How does one indicate a page break?

I use a code. -PB- It’s unique, the dashes keep it from melding with text, and thus it is easy to find. What my clean file looks like before I take it to the text editor is this:

Final line in chapter one.
Chapter Two
First line in chapter two and so it goes.

Use whatever makes sense to you. If you want to make extra sure you or your formatter don’t miss it, spell it out. -PAGE BREAK- That’s it. That’s all you have to do. When you do the actual formatting, that’s when you center, bold, add graphics, extra spacing, etc.

Scene breaks are another place you should get in the habit of tagging–especially if your habit is to use extra paragraph returns to make a blank line. Those can be easy to miss. My little code is -SB-. The text looks like

Last line of scene or section.
First line of new scene or section.

It doesn’t matter much what you use as long as you use something. Asterisks, a pound sign, plus signs, or spell it out -SCENE BREAK-. Use something so the scene break doesn’t get lost.

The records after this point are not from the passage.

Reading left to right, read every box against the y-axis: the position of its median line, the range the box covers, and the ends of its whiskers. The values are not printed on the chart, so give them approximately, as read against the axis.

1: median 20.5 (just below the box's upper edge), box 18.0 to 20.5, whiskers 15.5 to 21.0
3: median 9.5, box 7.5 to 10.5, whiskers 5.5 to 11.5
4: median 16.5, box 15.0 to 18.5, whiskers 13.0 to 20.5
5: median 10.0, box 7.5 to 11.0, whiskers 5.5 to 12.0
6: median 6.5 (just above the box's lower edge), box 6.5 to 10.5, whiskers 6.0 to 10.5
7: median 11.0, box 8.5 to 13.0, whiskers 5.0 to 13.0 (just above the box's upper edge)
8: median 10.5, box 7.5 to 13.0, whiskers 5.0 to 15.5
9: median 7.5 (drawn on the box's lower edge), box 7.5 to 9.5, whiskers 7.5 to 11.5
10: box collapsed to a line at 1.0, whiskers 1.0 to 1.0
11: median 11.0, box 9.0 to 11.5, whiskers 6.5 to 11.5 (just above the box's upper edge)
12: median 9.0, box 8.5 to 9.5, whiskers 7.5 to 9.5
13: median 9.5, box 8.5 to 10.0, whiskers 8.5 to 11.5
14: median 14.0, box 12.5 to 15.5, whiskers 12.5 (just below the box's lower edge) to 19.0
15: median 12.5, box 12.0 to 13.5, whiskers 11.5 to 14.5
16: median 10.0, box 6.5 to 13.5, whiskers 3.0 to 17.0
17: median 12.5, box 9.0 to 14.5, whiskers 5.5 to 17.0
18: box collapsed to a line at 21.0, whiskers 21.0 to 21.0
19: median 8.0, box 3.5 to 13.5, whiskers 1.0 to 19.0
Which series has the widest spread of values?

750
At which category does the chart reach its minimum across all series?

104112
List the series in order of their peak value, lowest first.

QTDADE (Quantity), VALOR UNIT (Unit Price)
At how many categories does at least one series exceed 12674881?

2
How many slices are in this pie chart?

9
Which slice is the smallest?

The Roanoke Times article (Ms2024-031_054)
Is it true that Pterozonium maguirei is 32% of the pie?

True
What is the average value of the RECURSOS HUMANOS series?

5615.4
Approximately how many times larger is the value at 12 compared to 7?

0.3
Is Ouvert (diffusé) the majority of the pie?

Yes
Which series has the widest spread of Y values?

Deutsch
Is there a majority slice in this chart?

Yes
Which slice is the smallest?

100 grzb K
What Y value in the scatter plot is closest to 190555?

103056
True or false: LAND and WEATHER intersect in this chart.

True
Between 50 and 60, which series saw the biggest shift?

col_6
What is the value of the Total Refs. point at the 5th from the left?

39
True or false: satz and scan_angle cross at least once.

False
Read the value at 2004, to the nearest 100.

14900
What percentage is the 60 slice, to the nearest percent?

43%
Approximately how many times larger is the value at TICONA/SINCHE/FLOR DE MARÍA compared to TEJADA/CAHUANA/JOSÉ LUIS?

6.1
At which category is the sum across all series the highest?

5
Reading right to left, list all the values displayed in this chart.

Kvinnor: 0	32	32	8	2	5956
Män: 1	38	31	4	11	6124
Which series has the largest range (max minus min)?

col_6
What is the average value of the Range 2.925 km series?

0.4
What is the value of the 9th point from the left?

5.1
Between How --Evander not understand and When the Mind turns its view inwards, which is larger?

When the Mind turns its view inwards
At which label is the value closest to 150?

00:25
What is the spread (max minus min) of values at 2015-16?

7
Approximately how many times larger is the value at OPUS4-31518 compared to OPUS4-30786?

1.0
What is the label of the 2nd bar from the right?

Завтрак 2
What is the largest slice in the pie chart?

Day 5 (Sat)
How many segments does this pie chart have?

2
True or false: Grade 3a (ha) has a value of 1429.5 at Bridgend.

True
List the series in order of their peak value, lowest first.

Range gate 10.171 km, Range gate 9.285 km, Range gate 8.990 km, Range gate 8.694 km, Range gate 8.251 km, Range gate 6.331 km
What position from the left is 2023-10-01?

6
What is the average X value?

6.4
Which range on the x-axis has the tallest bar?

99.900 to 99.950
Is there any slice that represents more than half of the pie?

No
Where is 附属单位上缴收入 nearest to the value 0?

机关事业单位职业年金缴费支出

As for special formatting–italics, bolding and underlining–at some point, whether you do the job yourself or hire it out, you are going to have to tag the special formatting. I’ve gotten into the habit with my own writing to tag as I write rather than highlighting the text and italicizing (or whatever). It’s easier in the long run and I’m used to how it looks. Most writers are not going to want to do that. No biggie. If you are going to tag your special formatting, a few things I have learned–

  • If you’re going to format in html, you know to tag the special formatting with open/close codes.< i > and < /i >
  • If you are going to format your ebook in Word and are tagging for the purpose of stripping extra coding out of the document, do NOT use html tags. Using < i > TEXT or Wild Card < /i > in the Find box of a word processor can have… interesting results. Not the fun kind of interesting either.
  • For Word files I use -I- and -ENDI- to open and close italics. Easy to find and doesn’t give Find/Replace fits.
  • Make sure your special formatting is paragraph specific. In other words, don’t just highlight big blocks of text and toggle on italics. Highlight the necessary text within each paragraph, italicize it, then do the same in the next paragraph. Fewer chances for conversion programs to argue about what you really mean.

That’s pretty much it. To get the best results in your ebook, no matter who does the formatting, copy the following, print it out, and tape it to your computer monitor as a reminder:

This is a FILE not a document. Less is more. Less is good. The less you do now, the less you have to do later.